Air fryers do breakfast well because they handle small portions. Try hash brown patties, breakfast sausage, thick bacon, and egg cups baked in silicone molds. Add toast or fruit, and you’re set.

Reheating Leftovers So They Taste Fresh

The air fryer is a strong reheat tool. It brings back crunch in pizza, fries, and breaded foods that turn soggy in a microwave. Use a lower temp so the outside warms without drying out the center.

  • Pizza: 325–350°F for 3–6 minutes.
  • Fried chicken: 350°F for 6–10 minutes, then 400°F for 1–2 minutes to crisp.
  • Fries: 375–400°F for 3–6 minutes, shake once.
  • Roasted veg: 350°F for 3–7 minutes.

Food safety matters with leftovers. If food sat out too long, reheating won’t fix it. For storage timing and cooling tips, see FSIS guidance on leftovers and food safety.

Cleanup And Basket Care

Cleanup is easier when you plan for drips. For fatty meats, place a slice of bread or a spoon of water in the drawer under the basket so rendered fat doesn’t smoke. Let the basket cool, then soak it in hot water for ten minutes to loosen stuck-on bits.

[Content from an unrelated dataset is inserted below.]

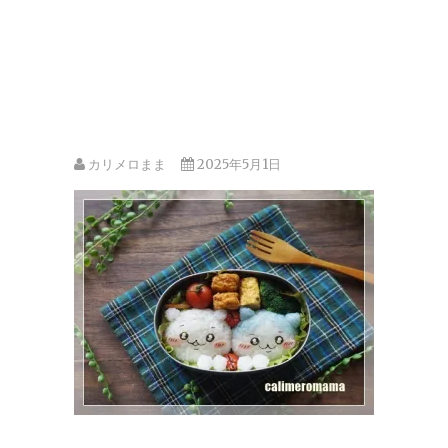
カリメロまま
2025年5月1日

Use these habits to keep flavors clean and the coating looking new:

  • Wipe the inside walls after each cook, since splatter hardens fast.
  • Use a soft brush for the crisper plate holes, where crumbs hide.
  • Skip metal utensils; silicone or wood protects the finish.
  • Dry parts fully before reassembly, so moisture doesn’t linger.

If you cook fish, run the fryer empty at 400°F for two minutes, then wipe; odors fade fast afterward, too.

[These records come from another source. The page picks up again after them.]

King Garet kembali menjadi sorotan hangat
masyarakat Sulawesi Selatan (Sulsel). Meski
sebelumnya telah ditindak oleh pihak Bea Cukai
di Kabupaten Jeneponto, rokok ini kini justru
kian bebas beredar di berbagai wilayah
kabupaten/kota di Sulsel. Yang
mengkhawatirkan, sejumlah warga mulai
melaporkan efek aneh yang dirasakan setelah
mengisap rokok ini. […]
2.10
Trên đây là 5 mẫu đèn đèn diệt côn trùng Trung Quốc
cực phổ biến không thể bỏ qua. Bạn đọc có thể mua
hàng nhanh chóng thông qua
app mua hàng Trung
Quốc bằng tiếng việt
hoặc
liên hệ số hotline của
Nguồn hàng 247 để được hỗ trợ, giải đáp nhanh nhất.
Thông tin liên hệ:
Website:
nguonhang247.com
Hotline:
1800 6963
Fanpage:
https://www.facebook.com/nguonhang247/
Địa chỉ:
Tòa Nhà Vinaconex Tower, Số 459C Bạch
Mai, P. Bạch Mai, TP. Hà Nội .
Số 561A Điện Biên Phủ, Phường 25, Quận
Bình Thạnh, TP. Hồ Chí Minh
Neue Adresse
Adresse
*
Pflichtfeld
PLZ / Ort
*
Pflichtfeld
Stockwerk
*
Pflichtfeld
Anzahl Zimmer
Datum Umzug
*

Air Fryer Food Mistakes That Ruin Results And Waste Time In Batches

Most issues are easy to spot once you know the pattern. Fix one thing at a time, so you learn what changed the outcome.

Too Much Food In The Basket

If food looks pale, wet, or uneven, you likely crowded it. Run a smaller batch and compare. You’ll see the difference right away.

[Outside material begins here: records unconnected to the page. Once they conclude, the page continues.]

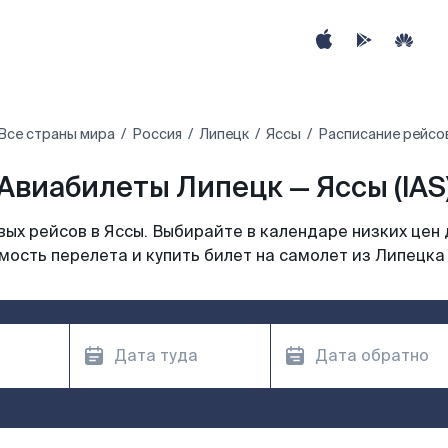
Все страны мира
Россия
Липецк
Яссы
Расписание рейсов
Авиабилеты Липецк — Яссы (IAS
ых рейсов в Яссы. Выбирайте в календаре низких цен 
мость перелета и купить билет на самолет из Липецка 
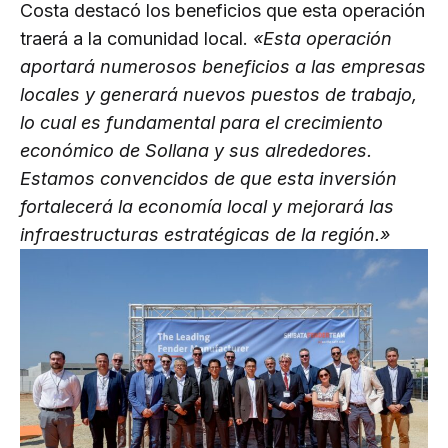
Costa destacó los beneficios que esta operación
traerá a la comunidad local.
«Esta operación
aportará numerosos beneficios a las empresas
locales y generará nuevos puestos de trabajo,
lo cual es fundamental para el crecimiento
económico de Sollana y sus alrededores.
Estamos convencidos de que esta inversión
fortalecerá la economía local y mejorará las
infraestructuras estratégicas de la región.»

Wet Batter Dripping Through

Thin batter falls off and makes a mess. If you want a breaded crust, use a dry breading: flour, egg, crumbs. Press crumbs on firmly, then chill the breaded pieces for 10 minutes so the coating sets.

Skipping Oil When It’s Needed

Some foods brown fine with no oil. Others need a light coat to color. Vegetables and breaded items do better with a small amount. If you use spray, pick one meant for cooking, since propellants can damage some basket coatings.

Using Sugar Too Early

Sugar browns fast. If you use sweet sauces, add them near the end. For wings, cook first, toss in sauce, then return for a final minute to set the glaze.

Troubleshooting Chart For Common Air Fryer Foods

Use this when something tastes off. The fix is usually one quick change in prep or heat.

Problem You See Likely Cause Fix For Next Time
Fries are soft Basket too full Cook in two batches; shake twice
Chicken is dry Overcooked past target temp Use a thermometer; pull earlier and rest
Veg tastes bitter Spices burned Add dry spices after oil; lower temp by 15–25°F
Breading falls off Coating not set Press crumbs; chill; spray lightly with oil
Fish sticks split Heat too high too soon Start at 375°F, then finish at 400°F
Smoke in the drawer Fat drips and burns Trim excess fat; add a spoon of water under basket

A One-Page Plan For Your Next Seven Air Fryer Cooks

If you want a simple way to keep using the air fryer, pick seven cooks from this list and rotate them. Build confidence first, then play with flavors.

  • Chicken thighs + broccoli
  • Salmon + asparagus
  • Burgers + frozen fries
  • Pork chops + green beans
  • Tofu cubes + Brussels sprouts
  • Frozen dumplings + stir-fry slaw
  • Reheated pizza + side salad

Once you’ve run that loop, you’ll know “What Do You Cook In Your Air Fryer?” that fits your taste and your week. Keep notes on two things only: temp and time. That’s all you need to make the basket feel reliable.